— start Extracted material —

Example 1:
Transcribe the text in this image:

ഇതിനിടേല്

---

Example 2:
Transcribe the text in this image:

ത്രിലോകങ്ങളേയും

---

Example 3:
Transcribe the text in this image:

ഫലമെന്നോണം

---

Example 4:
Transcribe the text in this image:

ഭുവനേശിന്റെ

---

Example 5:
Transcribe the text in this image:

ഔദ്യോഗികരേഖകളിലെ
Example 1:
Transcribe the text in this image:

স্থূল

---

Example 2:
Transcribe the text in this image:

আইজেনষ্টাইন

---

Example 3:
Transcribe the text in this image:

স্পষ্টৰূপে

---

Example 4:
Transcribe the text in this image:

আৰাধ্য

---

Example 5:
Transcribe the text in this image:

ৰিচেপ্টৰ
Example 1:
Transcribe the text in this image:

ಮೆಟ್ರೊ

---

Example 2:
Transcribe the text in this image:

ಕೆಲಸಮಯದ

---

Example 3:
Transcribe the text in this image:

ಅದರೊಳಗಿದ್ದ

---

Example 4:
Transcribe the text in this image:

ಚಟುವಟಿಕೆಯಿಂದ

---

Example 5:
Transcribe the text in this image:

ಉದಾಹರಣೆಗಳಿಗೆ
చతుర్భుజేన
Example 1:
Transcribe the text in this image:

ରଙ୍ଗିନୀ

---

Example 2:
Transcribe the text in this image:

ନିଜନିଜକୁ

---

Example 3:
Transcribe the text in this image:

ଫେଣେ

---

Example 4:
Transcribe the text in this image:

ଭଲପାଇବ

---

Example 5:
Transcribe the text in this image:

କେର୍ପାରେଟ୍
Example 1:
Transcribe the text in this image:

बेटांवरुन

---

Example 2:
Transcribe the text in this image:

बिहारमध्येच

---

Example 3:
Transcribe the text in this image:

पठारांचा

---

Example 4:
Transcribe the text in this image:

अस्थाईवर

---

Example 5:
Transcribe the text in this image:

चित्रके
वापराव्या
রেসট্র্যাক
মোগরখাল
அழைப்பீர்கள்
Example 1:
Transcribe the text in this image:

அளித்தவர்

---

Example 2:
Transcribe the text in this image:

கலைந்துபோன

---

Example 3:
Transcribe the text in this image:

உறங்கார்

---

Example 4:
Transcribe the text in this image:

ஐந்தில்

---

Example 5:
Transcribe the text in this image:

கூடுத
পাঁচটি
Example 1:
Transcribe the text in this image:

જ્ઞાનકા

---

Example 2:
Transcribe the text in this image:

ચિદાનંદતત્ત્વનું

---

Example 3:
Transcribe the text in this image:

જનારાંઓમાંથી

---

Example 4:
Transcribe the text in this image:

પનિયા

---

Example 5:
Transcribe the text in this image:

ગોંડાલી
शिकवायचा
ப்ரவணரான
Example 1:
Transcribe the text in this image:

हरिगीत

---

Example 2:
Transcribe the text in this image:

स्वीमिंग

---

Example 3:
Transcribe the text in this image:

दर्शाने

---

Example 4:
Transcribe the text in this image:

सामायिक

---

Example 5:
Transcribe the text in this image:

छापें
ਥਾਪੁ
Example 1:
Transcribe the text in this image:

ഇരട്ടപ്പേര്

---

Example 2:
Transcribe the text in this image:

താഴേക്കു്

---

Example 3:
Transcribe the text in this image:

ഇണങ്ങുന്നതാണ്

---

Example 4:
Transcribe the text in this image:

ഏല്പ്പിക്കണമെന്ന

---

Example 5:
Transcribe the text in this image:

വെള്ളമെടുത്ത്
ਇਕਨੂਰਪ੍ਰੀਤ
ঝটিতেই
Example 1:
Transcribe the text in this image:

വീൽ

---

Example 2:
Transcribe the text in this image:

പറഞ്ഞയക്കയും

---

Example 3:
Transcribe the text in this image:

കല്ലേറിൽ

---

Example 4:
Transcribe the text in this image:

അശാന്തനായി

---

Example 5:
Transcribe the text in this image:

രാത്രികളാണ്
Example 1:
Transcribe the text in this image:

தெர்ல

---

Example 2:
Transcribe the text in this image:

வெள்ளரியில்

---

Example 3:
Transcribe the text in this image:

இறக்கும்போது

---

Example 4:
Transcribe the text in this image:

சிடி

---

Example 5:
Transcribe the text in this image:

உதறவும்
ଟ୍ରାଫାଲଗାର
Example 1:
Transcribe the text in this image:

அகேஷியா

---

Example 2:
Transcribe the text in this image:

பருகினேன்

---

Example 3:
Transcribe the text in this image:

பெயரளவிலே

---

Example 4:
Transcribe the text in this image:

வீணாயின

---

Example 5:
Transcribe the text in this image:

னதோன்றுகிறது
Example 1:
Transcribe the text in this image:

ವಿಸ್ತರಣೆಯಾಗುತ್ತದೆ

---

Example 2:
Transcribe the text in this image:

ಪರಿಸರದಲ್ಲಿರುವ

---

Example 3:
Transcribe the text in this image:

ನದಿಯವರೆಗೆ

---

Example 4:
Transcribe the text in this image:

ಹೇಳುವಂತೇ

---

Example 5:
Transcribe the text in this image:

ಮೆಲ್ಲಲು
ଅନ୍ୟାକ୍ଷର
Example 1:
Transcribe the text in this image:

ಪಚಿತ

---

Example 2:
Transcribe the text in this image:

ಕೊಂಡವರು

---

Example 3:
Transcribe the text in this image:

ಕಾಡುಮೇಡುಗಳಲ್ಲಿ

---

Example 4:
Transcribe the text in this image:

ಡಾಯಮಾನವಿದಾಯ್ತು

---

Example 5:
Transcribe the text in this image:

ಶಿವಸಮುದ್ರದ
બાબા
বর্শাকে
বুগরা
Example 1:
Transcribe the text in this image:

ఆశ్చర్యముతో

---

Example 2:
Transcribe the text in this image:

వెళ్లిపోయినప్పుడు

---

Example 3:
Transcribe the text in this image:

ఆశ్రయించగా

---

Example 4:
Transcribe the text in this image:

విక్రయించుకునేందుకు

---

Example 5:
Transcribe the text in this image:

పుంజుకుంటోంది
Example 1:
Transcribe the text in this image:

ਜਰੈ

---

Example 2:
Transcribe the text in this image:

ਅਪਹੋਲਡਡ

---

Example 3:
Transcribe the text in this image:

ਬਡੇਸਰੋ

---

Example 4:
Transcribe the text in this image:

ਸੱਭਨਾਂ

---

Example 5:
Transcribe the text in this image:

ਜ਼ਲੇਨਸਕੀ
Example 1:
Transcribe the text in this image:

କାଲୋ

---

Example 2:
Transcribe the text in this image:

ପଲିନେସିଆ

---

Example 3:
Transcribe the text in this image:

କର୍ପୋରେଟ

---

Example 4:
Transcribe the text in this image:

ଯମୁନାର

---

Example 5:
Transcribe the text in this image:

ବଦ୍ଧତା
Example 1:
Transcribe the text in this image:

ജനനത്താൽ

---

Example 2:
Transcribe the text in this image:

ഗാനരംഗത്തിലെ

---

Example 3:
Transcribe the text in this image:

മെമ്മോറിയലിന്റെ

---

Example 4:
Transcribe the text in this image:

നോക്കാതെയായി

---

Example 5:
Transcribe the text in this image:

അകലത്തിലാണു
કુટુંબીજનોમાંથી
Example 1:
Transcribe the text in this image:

— end Extracted material —

* **Your objective**
Reproduce the listing above verbatim, from its start through the line containing "ഔദ്യോഗികരേഖകളിലെ", both ends included.

* **Correct response**
Example 1:
Transcribe the text in this image:

ഇതിനിടേല്

---

Example 2:
Transcribe the text in this image:

ത്രിലോകങ്ങളേയും

---

Example 3:
Transcribe the text in this image:

ഫലമെന്നോണം

---

Example 4:
Transcribe the text in this image:

ഭുവനേശിന്റെ

---

Example 5:
Transcribe the text in this image:

ഔദ്യോഗികരേഖകളിലെ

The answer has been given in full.